(Saved data entries)
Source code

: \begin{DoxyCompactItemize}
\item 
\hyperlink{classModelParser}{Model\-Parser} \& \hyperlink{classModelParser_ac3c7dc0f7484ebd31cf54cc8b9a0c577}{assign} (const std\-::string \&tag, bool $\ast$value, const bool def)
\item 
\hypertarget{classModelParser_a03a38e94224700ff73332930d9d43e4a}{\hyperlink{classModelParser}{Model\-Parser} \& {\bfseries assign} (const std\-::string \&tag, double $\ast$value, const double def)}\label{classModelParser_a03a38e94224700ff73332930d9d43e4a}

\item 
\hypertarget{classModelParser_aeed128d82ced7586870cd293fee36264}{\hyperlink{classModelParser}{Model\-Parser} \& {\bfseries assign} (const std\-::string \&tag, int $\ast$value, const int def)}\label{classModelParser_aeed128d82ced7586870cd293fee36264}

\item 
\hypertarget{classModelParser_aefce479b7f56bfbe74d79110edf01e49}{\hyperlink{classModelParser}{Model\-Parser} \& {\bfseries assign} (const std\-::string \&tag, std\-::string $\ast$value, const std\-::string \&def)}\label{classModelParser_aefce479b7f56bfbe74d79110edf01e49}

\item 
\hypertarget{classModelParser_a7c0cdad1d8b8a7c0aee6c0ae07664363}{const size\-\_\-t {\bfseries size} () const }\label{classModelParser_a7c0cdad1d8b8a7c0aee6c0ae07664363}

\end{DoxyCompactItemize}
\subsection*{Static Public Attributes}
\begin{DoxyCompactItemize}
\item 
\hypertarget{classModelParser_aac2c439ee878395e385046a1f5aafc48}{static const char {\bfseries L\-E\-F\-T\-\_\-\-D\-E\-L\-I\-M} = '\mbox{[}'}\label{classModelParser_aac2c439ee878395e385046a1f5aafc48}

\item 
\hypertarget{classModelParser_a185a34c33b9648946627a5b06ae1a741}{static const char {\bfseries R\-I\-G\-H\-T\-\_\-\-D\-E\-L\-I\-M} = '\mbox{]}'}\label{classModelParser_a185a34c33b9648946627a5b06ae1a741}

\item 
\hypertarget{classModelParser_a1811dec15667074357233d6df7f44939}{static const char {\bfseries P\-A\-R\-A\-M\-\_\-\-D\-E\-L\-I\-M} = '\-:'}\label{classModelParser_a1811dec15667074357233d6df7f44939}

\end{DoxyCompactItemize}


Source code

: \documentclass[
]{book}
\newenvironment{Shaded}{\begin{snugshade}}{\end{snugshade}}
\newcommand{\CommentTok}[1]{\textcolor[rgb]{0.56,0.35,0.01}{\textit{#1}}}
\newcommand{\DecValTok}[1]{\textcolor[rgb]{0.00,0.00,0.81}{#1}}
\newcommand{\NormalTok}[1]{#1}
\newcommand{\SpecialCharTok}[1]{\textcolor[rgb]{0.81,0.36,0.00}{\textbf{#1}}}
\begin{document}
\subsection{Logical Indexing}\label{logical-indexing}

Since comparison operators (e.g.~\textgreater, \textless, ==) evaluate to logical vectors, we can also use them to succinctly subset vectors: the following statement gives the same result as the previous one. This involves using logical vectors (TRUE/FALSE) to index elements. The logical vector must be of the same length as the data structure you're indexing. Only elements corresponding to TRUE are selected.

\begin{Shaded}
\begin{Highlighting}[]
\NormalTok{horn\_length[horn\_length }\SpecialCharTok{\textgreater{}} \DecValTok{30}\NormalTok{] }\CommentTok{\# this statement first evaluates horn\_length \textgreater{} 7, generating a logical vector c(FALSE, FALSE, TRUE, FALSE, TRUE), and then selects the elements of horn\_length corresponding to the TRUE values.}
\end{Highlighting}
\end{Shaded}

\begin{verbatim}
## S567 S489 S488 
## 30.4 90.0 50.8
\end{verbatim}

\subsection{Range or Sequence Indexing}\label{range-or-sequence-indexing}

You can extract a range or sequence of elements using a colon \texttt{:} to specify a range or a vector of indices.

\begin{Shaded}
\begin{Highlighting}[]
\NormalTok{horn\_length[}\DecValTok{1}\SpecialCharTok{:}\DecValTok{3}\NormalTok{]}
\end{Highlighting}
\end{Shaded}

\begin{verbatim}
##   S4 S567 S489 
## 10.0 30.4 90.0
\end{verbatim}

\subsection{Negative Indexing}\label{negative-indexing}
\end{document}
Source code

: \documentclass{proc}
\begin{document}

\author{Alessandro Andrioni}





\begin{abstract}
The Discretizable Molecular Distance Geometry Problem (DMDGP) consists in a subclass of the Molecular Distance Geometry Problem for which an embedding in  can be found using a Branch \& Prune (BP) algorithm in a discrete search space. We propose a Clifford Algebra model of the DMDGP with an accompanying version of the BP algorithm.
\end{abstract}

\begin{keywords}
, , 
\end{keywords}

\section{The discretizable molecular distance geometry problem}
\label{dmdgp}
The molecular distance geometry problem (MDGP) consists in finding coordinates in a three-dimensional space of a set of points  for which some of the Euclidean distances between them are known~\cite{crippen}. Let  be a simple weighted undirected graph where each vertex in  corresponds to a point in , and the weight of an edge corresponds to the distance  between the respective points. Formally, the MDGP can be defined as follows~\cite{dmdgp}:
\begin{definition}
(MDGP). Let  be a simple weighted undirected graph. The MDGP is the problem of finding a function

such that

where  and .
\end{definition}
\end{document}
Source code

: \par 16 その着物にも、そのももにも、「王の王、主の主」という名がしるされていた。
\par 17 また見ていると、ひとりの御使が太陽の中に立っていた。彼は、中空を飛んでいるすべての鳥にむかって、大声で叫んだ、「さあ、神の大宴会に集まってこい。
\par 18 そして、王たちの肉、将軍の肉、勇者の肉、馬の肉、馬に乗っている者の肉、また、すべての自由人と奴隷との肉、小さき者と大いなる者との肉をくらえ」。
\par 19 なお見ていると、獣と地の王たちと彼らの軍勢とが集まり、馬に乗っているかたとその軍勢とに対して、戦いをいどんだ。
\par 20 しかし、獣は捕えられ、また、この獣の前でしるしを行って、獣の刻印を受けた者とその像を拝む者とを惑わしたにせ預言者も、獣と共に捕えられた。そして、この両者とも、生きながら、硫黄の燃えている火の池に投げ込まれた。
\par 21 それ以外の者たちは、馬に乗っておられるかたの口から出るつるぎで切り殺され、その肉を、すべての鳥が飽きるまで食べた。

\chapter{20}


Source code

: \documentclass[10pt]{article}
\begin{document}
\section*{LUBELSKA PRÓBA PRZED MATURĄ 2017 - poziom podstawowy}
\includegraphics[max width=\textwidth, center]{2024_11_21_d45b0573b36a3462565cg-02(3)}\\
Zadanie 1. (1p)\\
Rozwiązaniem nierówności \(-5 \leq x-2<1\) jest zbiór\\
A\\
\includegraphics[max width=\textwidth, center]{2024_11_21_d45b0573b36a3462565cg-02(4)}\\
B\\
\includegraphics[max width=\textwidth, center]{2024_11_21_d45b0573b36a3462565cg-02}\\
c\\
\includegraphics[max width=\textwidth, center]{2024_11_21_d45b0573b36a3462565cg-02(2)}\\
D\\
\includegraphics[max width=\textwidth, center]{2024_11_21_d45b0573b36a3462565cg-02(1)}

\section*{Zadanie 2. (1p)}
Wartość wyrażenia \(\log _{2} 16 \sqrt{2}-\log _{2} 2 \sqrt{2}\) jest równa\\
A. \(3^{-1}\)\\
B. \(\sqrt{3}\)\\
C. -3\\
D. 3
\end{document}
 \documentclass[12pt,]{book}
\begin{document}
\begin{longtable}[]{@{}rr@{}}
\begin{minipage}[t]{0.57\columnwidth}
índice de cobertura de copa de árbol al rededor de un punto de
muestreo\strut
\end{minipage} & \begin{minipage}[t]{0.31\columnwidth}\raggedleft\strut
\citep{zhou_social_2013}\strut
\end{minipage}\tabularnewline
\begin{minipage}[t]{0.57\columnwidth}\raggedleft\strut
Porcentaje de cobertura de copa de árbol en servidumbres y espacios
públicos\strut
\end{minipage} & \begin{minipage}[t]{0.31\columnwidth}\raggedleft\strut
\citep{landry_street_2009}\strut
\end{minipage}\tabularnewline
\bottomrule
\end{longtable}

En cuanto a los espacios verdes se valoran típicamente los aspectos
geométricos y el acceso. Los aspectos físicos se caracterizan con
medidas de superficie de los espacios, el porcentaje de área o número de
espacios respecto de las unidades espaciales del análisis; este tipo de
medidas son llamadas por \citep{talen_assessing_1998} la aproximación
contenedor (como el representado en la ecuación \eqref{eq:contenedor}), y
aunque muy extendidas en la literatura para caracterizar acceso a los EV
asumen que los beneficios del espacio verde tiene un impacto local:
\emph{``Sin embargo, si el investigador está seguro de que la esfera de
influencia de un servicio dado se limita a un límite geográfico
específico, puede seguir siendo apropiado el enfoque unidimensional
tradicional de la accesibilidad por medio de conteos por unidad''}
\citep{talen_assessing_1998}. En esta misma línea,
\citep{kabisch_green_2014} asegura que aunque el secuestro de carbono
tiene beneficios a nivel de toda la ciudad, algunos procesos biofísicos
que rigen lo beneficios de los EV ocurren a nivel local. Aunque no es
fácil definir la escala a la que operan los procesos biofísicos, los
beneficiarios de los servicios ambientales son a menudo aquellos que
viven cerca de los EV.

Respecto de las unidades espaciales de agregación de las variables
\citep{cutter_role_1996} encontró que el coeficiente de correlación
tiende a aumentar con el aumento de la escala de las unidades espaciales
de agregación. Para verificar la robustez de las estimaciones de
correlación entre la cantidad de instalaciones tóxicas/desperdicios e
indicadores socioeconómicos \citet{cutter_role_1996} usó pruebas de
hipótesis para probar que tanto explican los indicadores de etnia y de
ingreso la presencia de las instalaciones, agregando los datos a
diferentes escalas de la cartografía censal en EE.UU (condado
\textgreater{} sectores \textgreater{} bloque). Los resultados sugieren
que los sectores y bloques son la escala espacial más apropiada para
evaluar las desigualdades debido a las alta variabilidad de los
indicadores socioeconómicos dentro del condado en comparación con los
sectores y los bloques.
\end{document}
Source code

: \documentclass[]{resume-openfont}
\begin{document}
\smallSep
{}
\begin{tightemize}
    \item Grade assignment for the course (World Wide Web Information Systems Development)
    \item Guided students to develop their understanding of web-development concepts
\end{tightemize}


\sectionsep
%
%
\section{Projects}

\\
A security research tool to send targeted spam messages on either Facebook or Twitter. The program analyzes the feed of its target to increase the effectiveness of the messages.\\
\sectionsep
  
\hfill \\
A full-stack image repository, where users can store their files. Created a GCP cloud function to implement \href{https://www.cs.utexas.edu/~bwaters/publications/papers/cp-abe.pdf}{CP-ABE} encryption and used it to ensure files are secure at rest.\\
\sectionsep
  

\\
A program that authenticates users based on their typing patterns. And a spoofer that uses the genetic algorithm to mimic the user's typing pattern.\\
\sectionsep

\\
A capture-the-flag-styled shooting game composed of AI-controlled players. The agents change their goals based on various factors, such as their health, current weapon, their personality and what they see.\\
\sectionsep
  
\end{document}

▶ **Problem statement**
Scan the data above for the word "SpecialCharTok" and report every line where it is found.

▶ **Response to this task**
\newcommand{\SpecialCharTok}[1]{\textcolor[rgb]{0.81,0.36,0.00}{\textbf{#1}}}
\NormalTok{horn\_length[horn\_length }\SpecialCharTok{\textgreater{}} \DecValTok{30}\NormalTok{] }\CommentTok{\# this statement first evaluates horn\_length \textgreater{} 7, generating a logical vector c(FALSE, FALSE, TRUE, FALSE, TRUE), and then selects the elements of horn\_length corresponding to the TRUE values.}
\NormalTok{horn\_length[}\DecValTok{1}\SpecialCharTok{:}\DecValTok{3}\NormalTok{]}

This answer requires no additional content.